19
votes

I've moved a few old Jenkins jobs to new ones using the pipeline feature in order to be able to integrate the Jenkins configuration within the git repositories. It's working fine but I'm asking myself if there is a way to reduce the number of checkout that happens while building.

Setup

  • I have a Jenkins multibranch job which is related to my git repository
  • I have a Jenkinsfile in my git repository

    #!groovy
    node {
    
      stage 'Checkout'
      checkout scm
    
      // build project
      stage 'Build'
      ...
    }
    

Problem

When I push to my remote branche BRANCH_1, the multibranch jenkins job is triggered and my understanding is that the following steps happen:

  • the multibranch job makes a git fetch for the branch indexing and triggers the job corresponding to my remote branch: BRANCH_1_job
  • BRANCH_1_job makes a git checkout to retrieve the Jenkinsfile of the triggered branch
  • the Jenkinsfile is executed and makes a checkout scm itself.

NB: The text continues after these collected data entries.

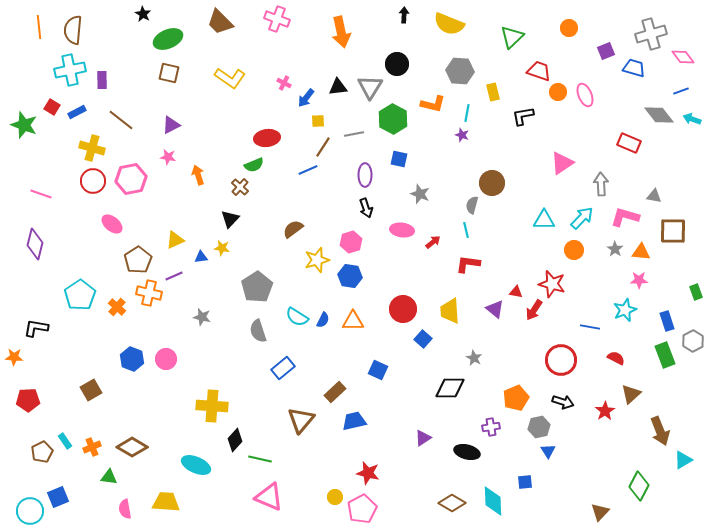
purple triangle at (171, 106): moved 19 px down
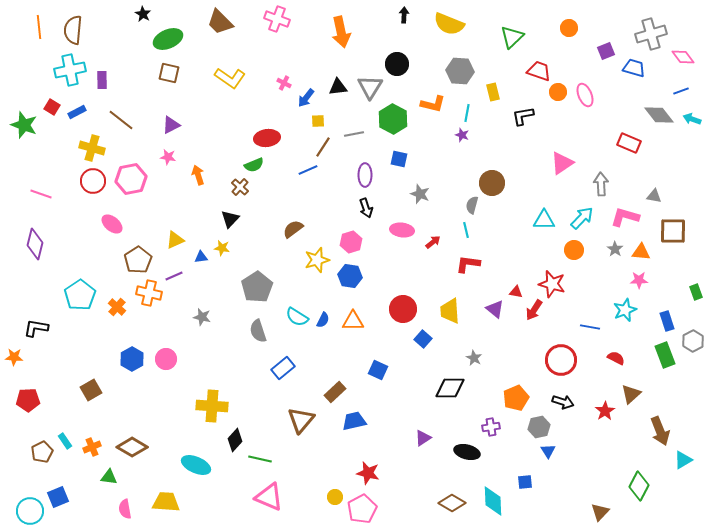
blue hexagon at (132, 359): rotated 10 degrees clockwise
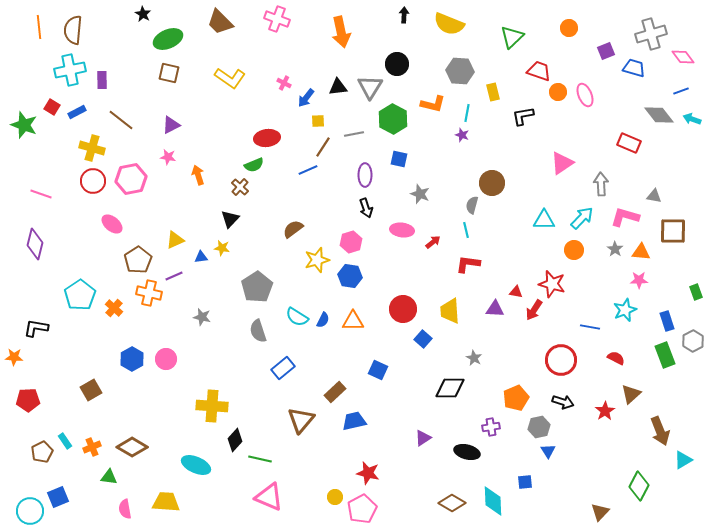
orange cross at (117, 307): moved 3 px left, 1 px down
purple triangle at (495, 309): rotated 36 degrees counterclockwise
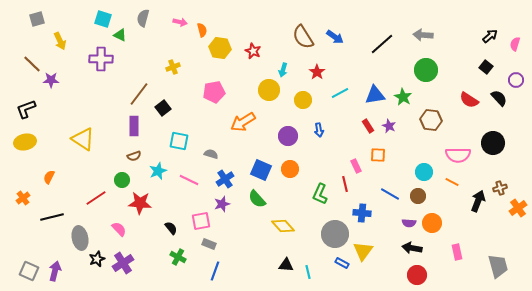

If I don't do it, I can not build my project because no source are available.

So for building my branch, I end up with one git fetch and two git checkout.

Questions

  • Do I understand the process correctly? Or did I miss something?
  • Is there a way to reduce the number of git checkout? When I check the official examples, they all make a checkout scm as first step. I would personally think that I don't have to do it because the jenkins job already had to make a checkout to retrieve the Jenkinsfile (so my sources have to be here somehow).
  • Don't you think these multiple checkouts can cause bad performance as soon as the git repo contains a big number of refs?

Thanks you all

2
If you're not set on using the multi-branch pipeline, you could create a normal (single branch) pipeline job with the Jenkinsfile in Jenkins which performs a single checkout and then loads your actual build script from the checked out repository via load 'ci/build-script-in-your-repo.gy'. Unfortunately, you would loose the separate jobs for each branch in that case. - Carsten
I know what you mean but I would like to: - keep my ci config in my repository and not in my jenkins job configuration - use the nice multibranch features (like one job per branch, so one can easily see which branch is failing) - Bastien

2 Answers

9
votes

With plain git Jenkins has to do two checkouts: one to get the Jenkinsfile to know what to execute in the job, and then another checkout of the actual repository content for building purposes. Technically Jenkins only needs to load the one single Jenkinsfile from the repo, but git doesn't allow checkout of a single file. Therefore the double checkout cannot be avoided with plain git using the multibranch plugin.

If you host git on Bitbucket or GitHub then you avoid the double checkout by using their specific Jenkins plugins instead of the multibranch plugin.

See the Jenkins plugin site for Bitbucket and GitHub plugins accordingly.

These plugins use the respective Git provider's REST API to load the single Jenkins file. So you technically still have a double checkout, but the first one is a simple REST call to download a single file, rather than doing a full native git checkout of the whole repository.

0
votes

I've run into this several times and the robust solution that I came with was define a tiny "launcher script" inside the job itself (without scm source) that checks-out the correct source revision and loads the actual pipeline from the sources.

If you are using the DSL plugin to general your job, you'll define the pipeline this way:

pipelineJob("myjob") {
  ...
  definition {
    cps {
      script('''
        node {
          checkout scm
          load("path/to/script.groovy")
        }
      ''')
    }
  }
}

If your are configuring the job manually using the jenkins "Configure" screen, this is identical to choosing "Pipeline script" instead of "Pipeline script from SCM" and copying the small checkout-and-load script inside the box.

This decouples the pipeline bootstrap from the actual SCM and allows you to checkout-out once and have both the pipeline definition and the sources to be built. Not the most beautiful approach but definitely does the job well.